Segment Start: DATA EXCERPTS

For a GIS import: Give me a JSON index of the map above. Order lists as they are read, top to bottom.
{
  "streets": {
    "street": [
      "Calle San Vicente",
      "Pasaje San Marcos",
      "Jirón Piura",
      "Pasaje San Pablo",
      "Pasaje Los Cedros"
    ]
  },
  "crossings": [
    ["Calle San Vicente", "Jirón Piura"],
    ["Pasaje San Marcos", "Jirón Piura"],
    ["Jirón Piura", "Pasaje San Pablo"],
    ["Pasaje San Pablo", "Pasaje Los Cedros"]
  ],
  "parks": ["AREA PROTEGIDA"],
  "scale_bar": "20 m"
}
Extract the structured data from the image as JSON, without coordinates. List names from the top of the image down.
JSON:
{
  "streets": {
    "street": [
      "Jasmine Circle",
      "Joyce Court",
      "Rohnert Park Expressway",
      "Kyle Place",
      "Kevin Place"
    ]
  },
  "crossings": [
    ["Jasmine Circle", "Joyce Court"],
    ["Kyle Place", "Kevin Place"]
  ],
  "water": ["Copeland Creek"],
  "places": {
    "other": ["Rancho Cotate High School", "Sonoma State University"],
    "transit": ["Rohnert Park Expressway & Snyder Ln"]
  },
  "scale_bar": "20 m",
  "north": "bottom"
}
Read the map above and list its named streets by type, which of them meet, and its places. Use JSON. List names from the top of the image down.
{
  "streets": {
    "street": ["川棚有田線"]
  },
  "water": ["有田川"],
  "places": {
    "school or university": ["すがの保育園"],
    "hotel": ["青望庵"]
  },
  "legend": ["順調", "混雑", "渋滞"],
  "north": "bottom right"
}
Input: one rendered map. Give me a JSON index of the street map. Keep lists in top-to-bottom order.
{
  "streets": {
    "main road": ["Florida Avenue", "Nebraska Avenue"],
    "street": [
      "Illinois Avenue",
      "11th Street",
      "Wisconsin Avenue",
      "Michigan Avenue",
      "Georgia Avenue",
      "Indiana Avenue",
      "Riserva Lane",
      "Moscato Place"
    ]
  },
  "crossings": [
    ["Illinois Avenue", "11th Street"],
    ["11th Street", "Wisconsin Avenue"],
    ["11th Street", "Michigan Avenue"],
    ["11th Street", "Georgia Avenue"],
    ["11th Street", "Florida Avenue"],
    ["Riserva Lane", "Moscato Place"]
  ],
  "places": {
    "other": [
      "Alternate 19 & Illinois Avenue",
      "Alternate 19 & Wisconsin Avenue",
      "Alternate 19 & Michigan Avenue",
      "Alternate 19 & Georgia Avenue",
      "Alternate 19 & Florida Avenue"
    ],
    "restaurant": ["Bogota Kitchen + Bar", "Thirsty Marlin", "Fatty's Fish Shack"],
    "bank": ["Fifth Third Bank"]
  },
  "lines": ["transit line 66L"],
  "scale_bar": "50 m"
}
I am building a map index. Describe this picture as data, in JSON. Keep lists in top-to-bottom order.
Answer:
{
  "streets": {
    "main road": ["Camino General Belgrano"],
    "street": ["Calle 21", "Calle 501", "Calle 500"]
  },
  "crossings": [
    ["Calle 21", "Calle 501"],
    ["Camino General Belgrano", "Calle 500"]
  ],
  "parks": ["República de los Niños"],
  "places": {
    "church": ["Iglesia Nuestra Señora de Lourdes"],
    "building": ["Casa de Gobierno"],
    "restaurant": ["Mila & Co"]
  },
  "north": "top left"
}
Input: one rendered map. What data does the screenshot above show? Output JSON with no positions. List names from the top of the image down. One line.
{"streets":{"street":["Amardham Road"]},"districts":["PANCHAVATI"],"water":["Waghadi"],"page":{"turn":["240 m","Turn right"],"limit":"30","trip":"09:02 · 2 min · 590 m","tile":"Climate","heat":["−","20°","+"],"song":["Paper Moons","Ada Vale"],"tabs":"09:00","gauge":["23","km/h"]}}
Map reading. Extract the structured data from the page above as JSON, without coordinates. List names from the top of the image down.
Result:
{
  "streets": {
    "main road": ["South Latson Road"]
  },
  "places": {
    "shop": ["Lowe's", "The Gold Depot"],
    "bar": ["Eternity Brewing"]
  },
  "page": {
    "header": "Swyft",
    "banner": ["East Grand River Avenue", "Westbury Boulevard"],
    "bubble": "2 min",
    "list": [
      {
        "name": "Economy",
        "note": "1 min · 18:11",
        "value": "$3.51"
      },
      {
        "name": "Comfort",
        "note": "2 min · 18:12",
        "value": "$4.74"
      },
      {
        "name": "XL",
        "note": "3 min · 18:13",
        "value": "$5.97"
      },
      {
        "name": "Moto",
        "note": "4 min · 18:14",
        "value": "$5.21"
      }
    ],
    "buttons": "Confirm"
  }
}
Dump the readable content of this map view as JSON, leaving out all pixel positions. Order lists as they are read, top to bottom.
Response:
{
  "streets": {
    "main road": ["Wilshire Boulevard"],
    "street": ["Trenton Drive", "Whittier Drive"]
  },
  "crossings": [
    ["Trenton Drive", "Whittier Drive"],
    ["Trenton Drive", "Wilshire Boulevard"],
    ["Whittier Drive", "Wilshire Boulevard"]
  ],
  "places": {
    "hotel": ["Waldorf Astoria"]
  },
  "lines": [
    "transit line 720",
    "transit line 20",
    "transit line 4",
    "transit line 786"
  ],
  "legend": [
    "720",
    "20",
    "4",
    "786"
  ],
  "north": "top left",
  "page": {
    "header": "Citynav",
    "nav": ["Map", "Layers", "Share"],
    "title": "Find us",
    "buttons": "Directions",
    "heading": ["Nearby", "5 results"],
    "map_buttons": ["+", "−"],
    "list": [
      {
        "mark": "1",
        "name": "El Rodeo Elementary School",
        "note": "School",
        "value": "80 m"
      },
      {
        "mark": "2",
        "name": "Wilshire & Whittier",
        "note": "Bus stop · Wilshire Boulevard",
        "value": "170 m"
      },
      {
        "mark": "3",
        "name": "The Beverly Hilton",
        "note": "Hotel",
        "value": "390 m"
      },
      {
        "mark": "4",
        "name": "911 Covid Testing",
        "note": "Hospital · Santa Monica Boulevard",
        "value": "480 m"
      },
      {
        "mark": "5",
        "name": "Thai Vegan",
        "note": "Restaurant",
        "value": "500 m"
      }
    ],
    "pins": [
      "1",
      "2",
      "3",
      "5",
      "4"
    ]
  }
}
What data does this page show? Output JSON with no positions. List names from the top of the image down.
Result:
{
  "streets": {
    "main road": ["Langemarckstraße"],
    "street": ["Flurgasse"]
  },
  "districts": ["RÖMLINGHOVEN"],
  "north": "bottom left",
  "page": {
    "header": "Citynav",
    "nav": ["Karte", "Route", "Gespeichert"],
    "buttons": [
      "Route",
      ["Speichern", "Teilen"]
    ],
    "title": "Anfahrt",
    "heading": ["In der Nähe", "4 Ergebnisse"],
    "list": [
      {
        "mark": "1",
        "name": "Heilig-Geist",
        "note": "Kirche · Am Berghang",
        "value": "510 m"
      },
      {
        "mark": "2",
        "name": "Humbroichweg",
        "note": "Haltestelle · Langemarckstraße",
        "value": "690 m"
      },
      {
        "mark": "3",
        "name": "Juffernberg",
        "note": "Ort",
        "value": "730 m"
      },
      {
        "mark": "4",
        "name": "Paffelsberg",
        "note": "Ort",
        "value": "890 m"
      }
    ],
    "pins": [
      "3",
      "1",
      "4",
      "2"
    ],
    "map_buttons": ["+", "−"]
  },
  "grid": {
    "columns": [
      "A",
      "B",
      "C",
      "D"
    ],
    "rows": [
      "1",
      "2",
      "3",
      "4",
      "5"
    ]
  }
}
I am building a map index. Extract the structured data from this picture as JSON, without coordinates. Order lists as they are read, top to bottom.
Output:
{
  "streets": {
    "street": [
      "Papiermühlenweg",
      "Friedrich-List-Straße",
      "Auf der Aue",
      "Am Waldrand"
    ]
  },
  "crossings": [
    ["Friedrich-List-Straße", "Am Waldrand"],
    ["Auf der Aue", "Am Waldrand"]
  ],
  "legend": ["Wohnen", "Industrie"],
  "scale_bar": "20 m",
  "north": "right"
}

Segment End: DATA EXCERPTS

### TASK STATEMENT
Among the entries above, copy exactly only the lines starting with the one containing "Input: one rendered map. What" and going through the one containing "Dump the readable", both ends included.

### COMPLETED TASK
Input: one rendered map. What data does the screenshot above show? Output JSON with no positions. List names from the top of the image down. One line.
{"streets":{"street":["Amardham Road"]},"districts":["PANCHAVATI"],"water":["Waghadi"],"page":{"turn":["240 m","Turn right"],"limit":"30","trip":"09:02 · 2 min · 590 m","tile":"Climate","heat":["−","20°","+"],"song":["Paper Moons","Ada Vale"],"tabs":"09:00","gauge":["23","km/h"]}}
Map reading. Extract the structured data from the page above as JSON, without coordinates. List names from the top of the image down.
Result:
{
  "streets": {
    "main road": ["South Latson Road"]
  },
  "places": {
    "shop": ["Lowe's", "The Gold Depot"],
    "bar": ["Eternity Brewing"]
  },
  "page": {
    "header": "Swyft",
    "banner": ["East Grand River Avenue", "Westbury Boulevard"],
    "bubble": "2 min",
    "list": [
      {
        "name": "Economy",
        "note": "1 min · 18:11",
        "value": "$3.51"
      },
      {
        "name": "Comfort",
        "note": "2 min · 18:12",
        "value": "$4.74"
      },
      {
        "name": "XL",
        "note": "3 min · 18:13",
        "value": "$5.97"
      },
      {
        "name": "Moto",
        "note": "4 min · 18:14",
        "value": "$5.21"
      }
    ],
    "buttons": "Confirm"
  }
}
Dump the readable content of this map view as JSON, leaving out all pixel positions. Order lists as they are read, top to bottom.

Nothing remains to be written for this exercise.